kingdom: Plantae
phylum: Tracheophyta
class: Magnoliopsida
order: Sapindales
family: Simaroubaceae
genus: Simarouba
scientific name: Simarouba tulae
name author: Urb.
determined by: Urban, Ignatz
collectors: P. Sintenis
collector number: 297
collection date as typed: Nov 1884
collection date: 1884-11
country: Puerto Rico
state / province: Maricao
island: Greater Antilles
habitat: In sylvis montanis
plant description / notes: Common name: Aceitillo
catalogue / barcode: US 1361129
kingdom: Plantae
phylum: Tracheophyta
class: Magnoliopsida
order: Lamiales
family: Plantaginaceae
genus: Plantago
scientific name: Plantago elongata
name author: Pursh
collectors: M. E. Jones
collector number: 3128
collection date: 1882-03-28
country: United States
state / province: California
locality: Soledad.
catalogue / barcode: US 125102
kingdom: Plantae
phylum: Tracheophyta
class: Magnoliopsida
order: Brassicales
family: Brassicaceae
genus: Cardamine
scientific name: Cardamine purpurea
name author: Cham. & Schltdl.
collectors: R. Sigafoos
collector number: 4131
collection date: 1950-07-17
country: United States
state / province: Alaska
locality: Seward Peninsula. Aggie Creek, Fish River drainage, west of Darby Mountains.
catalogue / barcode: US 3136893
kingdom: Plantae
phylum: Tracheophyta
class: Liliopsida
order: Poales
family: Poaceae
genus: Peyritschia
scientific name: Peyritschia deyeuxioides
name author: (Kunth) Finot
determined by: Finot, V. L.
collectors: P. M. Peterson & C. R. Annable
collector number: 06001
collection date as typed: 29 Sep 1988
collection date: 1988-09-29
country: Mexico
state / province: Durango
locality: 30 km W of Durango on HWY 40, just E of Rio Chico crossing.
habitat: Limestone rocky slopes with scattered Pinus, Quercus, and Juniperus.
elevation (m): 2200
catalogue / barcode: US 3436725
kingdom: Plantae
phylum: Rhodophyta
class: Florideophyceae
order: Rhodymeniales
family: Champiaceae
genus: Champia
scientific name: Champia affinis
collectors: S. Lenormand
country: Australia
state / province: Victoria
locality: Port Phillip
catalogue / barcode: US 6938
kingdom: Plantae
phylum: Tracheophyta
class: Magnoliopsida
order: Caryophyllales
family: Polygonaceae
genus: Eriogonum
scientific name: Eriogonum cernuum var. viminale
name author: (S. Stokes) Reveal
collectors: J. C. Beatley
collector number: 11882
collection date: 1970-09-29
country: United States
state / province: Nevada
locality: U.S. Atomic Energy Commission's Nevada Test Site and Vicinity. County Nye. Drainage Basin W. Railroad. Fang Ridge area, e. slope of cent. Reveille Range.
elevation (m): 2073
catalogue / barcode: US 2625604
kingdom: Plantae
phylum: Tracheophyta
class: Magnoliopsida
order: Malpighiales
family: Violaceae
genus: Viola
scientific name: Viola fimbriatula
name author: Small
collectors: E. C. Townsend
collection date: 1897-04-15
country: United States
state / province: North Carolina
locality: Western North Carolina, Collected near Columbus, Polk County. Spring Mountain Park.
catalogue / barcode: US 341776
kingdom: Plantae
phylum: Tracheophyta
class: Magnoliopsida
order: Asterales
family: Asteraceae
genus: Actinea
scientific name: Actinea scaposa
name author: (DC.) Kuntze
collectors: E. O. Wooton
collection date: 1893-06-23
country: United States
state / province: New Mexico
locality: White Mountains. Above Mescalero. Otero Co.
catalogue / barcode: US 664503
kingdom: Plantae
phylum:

========

**Problem to solve**
Reproduce the data above, replacing every instance of "catalogue" with "catalog" and keeping everything else unchanged.

**Reply to the exercise**
kingdom: Plantae
phylum: Tracheophyta
class: Magnoliopsida
order: Sapindales
family: Simaroubaceae
genus: Simarouba
scientific name: Simarouba tulae
name author: Urb.
determined by: Urban, Ignatz
collectors: P. Sintenis
collector number: 297
collection date as typed: Nov 1884
collection date: 1884-11
country: Puerto Rico
state / province: Maricao
island: Greater Antilles
habitat: In sylvis montanis
plant description / notes: Common name: Aceitillo
catalog / barcode: US 1361129
kingdom: Plantae
phylum: Tracheophyta
class: Magnoliopsida
order: Lamiales
family: Plantaginaceae
genus: Plantago
scientific name: Plantago elongata
name author: Pursh
collectors: M. E. Jones
collector number: 3128
collection date: 1882-03-28
country: United States
state / province: California
locality: Soledad.
catalog / barcode: US 125102
kingdom: Plantae
phylum: Tracheophyta
class: Magnoliopsida
order: Brassicales
family: Brassicaceae
genus: Cardamine
scientific name: Cardamine purpurea
name author: Cham. & Schltdl.
collectors: R. Sigafoos
collector number: 4131
collection date: 1950-07-17
country: United States
state / province: Alaska
locality: Seward Peninsula. Aggie Creek, Fish River drainage, west of Darby Mountains.
catalog / barcode: US 3136893
kingdom: Plantae
phylum: Tracheophyta
class: Liliopsida
order: Poales
family: Poaceae
genus: Peyritschia
scientific name: Peyritschia deyeuxioides
name author: (Kunth) Finot
determined by: Finot, V. L.
collectors: P. M. Peterson & C. R. Annable
collector number: 06001
collection date as typed: 29 Sep 1988
collection date: 1988-09-29
country: Mexico
state / province: Durango
locality: 30 km W of Durango on HWY 40, just E of Rio Chico crossing.
habitat: Limestone rocky slopes with scattered Pinus, Quercus, and Juniperus.
elevation (m): 2200
catalog / barcode: US 3436725
kingdom: Plantae
phylum: Rhodophyta
class: Florideophyceae
order: Rhodymeniales
family: Champiaceae
genus: Champia
scientific name: Champia affinis
collectors: S. Lenormand
country: Australia
state / province: Victoria
locality: Port Phillip
catalog / barcode: US 6938
kingdom: Plantae
phylum: Tracheophyta
class: Magnoliopsida
order: Caryophyllales
family: Polygonaceae
genus: Eriogonum
scientific name: Eriogonum cernuum var. viminale
name author: (S. Stokes) Reveal
collectors: J. C. Beatley
collector number: 11882
collection date: 1970-09-29
country: United States
state / province: Nevada
locality: U.S. Atomic Energy Commission's Nevada Test Site and Vicinity. County Nye. Drainage Basin W. Railroad. Fang Ridge area, e. slope of cent. Reveille Range.
elevation (m): 2073
catalog / barcode: US 2625604
kingdom: Plantae
phylum: Tracheophyta
class: Magnoliopsida
order: Malpighiales
family: Violaceae
genus: Viola
scientific name: Viola fimbriatula
name author: Small
collectors: E. C. Townsend
collection date: 1897-04-15
country: United States
state / province: North Carolina
locality: Western North Carolina, Collected near Columbus, Polk County. Spring Mountain Park.
catalog / barcode: US 341776
kingdom: Plantae
phylum: Tracheophyta
class: Magnoliopsida
order: Asterales
family: Asteraceae
genus: Actinea
scientific name: Actinea scaposa
name author: (DC.) Kuntze
collectors: E. O. Wooton
collection date: 1893-06-23
country: United States
state / province: New Mexico
locality: White Mountains. Above Mescalero. Otero Co.
catalog / barcode: US 664503
kingdom: Plantae
phylum:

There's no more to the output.